Excerpt >>
Fado Camané: music as a collaborative process
by Vitor Pinto
- Bruno de Almeida’s latest film opened DocLisboa's Heart Beat sidebar last Friday
Fado music is certainly no foreign concept for Bruno de Almeida. In 2000, the Portuguese director shot The Art of Amália, based on the life and work of mythical fado singer Amália Rodrigues. In 2008, he followed singer Camané during the recording sessions of his album Sempre de Mim. Now, six years later, the result of that collaboration can finally be seen. Last Friday evening, Fado Camané [+see also:
film profile] opened the Heart Beat section of the 12th DocLisboa (see the news).
A singer and his entourage focused on their creative process: this is what de Almeida decided to shoot in black and white, and exclusively indoors. To do so, he deliberately chose an austere directing style for a film in which the only aesthetic boldness allowed is the sporadic use of split screen. Assuming the guise of a discreet yet amplified making-of, Fado Camané is a film that celebrates music as a collaborative process, bringing it close, for that same reason, to cinematic creation.

Input data >>
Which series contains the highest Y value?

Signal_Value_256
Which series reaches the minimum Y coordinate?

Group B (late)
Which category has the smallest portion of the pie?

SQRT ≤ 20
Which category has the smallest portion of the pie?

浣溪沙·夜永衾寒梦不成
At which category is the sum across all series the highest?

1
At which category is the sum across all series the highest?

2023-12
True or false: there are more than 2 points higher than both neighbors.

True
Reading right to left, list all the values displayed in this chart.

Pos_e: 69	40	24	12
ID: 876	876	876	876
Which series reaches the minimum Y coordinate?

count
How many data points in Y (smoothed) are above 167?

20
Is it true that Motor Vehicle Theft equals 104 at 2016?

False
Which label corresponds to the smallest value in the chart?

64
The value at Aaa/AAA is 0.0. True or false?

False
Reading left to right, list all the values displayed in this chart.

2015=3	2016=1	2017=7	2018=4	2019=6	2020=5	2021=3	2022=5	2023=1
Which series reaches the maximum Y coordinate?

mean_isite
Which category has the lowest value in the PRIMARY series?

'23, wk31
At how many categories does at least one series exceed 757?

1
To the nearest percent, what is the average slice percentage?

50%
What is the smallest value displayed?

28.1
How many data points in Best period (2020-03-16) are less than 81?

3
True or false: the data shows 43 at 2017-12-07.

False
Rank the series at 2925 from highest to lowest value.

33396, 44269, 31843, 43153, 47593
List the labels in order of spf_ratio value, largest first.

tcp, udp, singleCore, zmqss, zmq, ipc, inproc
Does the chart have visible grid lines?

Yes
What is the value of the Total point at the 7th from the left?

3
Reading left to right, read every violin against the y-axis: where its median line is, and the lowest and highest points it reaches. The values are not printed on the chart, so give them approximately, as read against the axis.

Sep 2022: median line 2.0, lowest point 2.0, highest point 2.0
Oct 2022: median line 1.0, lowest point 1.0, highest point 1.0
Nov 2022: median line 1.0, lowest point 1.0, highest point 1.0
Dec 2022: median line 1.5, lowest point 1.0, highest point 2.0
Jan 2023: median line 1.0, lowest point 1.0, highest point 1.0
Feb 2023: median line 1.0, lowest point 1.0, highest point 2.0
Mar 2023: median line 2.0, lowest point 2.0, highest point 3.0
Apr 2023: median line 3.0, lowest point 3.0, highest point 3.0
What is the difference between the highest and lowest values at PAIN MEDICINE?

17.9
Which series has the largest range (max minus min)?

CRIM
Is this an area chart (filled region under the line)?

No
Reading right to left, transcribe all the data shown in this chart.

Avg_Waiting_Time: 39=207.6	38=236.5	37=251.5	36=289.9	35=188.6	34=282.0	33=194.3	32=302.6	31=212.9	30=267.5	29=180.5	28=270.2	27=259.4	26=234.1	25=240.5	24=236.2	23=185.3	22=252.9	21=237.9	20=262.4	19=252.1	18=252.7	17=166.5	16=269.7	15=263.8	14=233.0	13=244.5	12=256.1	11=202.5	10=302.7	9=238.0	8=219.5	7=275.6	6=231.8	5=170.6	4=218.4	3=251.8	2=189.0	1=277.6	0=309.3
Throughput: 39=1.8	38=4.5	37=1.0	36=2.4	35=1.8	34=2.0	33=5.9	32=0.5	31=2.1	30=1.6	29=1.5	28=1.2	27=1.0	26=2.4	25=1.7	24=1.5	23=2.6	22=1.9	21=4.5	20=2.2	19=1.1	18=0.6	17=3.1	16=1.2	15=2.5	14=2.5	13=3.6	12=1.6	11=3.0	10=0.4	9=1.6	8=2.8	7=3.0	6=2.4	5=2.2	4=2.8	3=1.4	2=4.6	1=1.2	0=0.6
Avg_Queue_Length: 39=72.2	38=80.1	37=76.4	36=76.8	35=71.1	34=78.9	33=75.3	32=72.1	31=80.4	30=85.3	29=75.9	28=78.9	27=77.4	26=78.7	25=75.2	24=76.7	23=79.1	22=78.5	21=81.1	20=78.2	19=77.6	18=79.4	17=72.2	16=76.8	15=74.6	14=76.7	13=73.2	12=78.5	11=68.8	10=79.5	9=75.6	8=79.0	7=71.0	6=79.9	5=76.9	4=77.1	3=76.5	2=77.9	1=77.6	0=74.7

Work task >> Which section of the 12th DocLisboa did Fado Camané open, according to the article about the film?

Your response >> The Heart Beat section.